··· DATA SUPPLIED
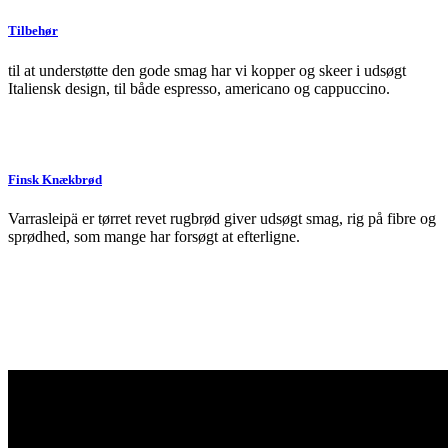
Tilbehør
til at understøtte den gode smag har vi kopper og skeer i udsøgt
Italiensk design, til både espresso, americano og cappuccino.
Finsk Knækbrød
Varrasleipä er tørret revet rugbrød giver udsøgt smag, rig på fibre og
sprødhed, som mange har forsøgt at efterligne.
······
_WHAT TO WORK ON_
Check the entries above line by line and return each one containing the word "udsøgt".

_TASK RESPONSE_
til at understøtte den gode smag har vi kopper og skeer i udsøgt
Varrasleipä er tørret revet rugbrød giver udsøgt smag, rig på fibre og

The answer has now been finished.